Content starts

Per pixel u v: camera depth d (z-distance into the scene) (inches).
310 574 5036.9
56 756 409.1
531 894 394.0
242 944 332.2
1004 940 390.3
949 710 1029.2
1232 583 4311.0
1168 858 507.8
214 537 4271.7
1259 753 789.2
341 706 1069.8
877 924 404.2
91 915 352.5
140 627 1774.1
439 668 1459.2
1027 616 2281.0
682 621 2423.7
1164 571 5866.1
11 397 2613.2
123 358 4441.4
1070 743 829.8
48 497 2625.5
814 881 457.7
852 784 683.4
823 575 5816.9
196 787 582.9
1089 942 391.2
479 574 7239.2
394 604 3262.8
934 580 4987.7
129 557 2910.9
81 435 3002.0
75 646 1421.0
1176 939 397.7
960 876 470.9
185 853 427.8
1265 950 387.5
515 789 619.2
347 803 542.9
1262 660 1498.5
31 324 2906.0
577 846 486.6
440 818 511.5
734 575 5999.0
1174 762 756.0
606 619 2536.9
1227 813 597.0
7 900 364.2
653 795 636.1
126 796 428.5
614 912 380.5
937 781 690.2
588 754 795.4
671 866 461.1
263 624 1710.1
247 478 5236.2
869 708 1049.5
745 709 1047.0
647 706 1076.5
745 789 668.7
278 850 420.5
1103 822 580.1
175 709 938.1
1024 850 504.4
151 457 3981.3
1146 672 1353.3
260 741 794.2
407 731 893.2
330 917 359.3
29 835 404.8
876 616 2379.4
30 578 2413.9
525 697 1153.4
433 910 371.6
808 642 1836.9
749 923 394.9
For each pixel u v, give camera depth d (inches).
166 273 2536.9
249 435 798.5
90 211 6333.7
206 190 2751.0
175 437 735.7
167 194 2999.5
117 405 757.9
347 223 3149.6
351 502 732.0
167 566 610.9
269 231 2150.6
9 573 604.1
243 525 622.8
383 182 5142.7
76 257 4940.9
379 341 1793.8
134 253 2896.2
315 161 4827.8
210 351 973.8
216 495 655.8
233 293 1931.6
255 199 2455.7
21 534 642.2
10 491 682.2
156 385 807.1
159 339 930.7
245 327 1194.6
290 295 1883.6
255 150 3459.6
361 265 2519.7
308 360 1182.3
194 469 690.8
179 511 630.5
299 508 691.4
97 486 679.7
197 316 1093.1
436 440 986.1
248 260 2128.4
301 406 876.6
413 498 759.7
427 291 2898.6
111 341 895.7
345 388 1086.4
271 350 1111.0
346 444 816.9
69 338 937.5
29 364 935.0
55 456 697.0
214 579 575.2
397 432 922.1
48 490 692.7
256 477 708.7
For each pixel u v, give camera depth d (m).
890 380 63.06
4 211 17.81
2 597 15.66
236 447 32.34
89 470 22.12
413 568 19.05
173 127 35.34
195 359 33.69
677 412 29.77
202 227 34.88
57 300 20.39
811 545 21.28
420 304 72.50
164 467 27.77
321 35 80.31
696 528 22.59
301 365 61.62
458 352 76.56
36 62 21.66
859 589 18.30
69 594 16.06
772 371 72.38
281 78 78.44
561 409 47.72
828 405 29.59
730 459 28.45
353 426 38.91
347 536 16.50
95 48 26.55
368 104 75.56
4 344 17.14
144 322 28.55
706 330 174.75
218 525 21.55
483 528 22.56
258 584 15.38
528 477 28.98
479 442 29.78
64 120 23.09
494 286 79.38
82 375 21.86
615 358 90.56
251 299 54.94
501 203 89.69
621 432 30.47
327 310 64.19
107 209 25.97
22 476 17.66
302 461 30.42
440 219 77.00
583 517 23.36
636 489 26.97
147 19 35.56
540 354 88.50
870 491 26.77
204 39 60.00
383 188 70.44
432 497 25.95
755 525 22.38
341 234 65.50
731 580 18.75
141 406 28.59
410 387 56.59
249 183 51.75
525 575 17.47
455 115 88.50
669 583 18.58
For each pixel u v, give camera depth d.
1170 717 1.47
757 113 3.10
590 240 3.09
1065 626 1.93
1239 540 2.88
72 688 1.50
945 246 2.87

Content ends

What the task requires:
Your reply must consist of the number of lines in the material above that include "each", and nothing else.

Solved exercise:
3